Parasat Cable TV, Inc.
- Formerly: Cable 21 Technologies
- Type: Private
- Industry: Telecommunications
- Founded: 1991; 35 years ago
- Headquarters: Cagayan de Oro, Philippines
- Area served: Cagayan de Oro Some parts of Misamis Oriental, Bukidnon, and Lanao del Norte San Carlos, Negros Occidental, some parts of Davao City
- Key people: Engr. Elpidio M. Paras
- Products: Cable television, fiber broadband internet
- Owner: Parasat Cable Television, Incorporated
- Website: parasat.tv

= Parasat Cable Television =

Philippines cable television operator

Parasat Cable TV, Inc. (stylized upper case as PARASAT with a satellite dish icon) is a Philippine cable television operator billed as Mindanao's only digital television system and fiber broadband internet provider. It is based in Cagayan de Oro and started as an electronic retail store and repair shop established by Engr. Elpidio M. Paras. It was known as Paras Industrial Systems.

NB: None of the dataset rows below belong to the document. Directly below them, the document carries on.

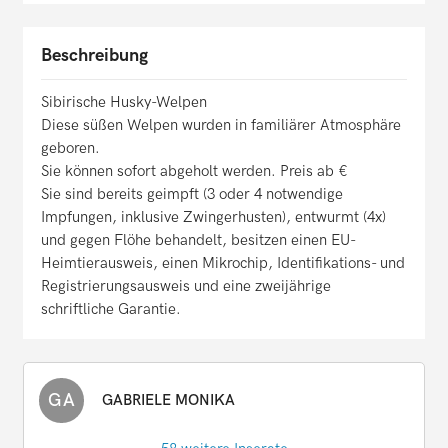
Beschreibung
Sibirische Husky-Welpen
Diese süßen Welpen wurden in familiärer Atmosphäre
geboren.
Sie können sofort abgeholt werden. Preis ab €
Sie sind bereits geimpft (3 oder 4 notwendige
Impfungen, inklusive Zwingerhusten), entwurmt (4x)
und gegen Flöhe behandelt, besitzen einen EU-
Heimtierausweis, einen Mikrochip, Identifikations- und
Registrierungsausweis und eine zweijährige
schriftliche Garantie.
GA
GABRIELE MONIKA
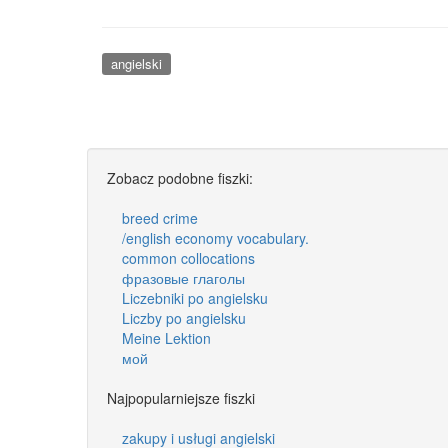
angielski
Zobacz podobne fiszki:
breed crime
/english economy vocabulary.
common collocations
фразовые глаголы
Liczebniki po angielsku
Liczby po angielsku
Meine Lektion
мой
Najpopularniejsze fiszki
zakupy i usługi angielski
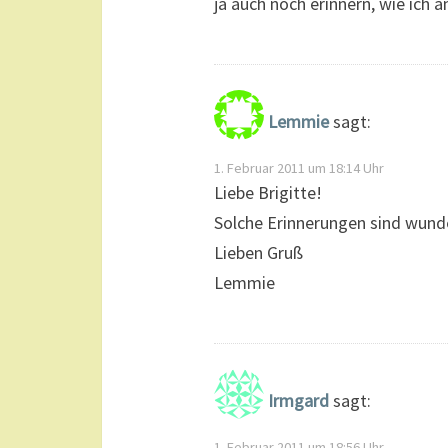
ja auch noch erinnern, wie ich
Lemmie
sagt:
1. Februar 2011 um 18:14 Uhr
Liebe Brigitte!
Solche Erinnerungen sind wund
Lieben Gruß
Lemmie
Irmgard
sagt:
1. Februar 2011 um 18:56 Uhr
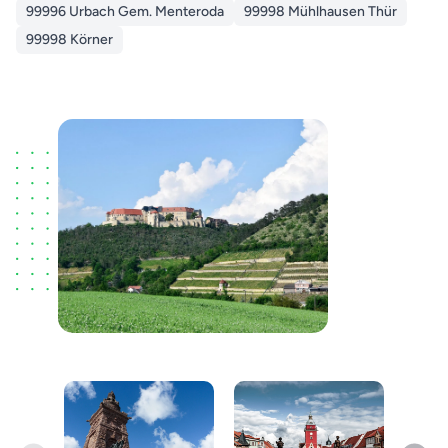
99996 Urbach Gem. Menteroda
99998 Mühlhausen Thür
99998 Körner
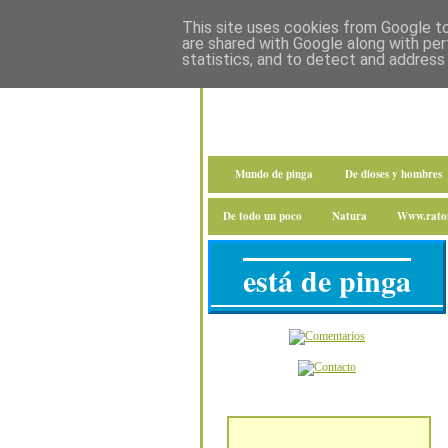
This site uses cookies from Google to 
are shared with Google along with per
statistics, and to detect and address
Mundo de pinga
De dioses y hombres
De todo un poco
Natura
Www.raton
está de pinga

== History and company background ==
Parasat Cable TV, Inc. started as a local electronics retail store and repair shop in Cagayan de Oro, established by Elpidio M. Paras in the late 1970s under the name Paras Industrial Systems. The company later transitioned into the cable television business, focusing on CATV services in the Cagayan de Oro area.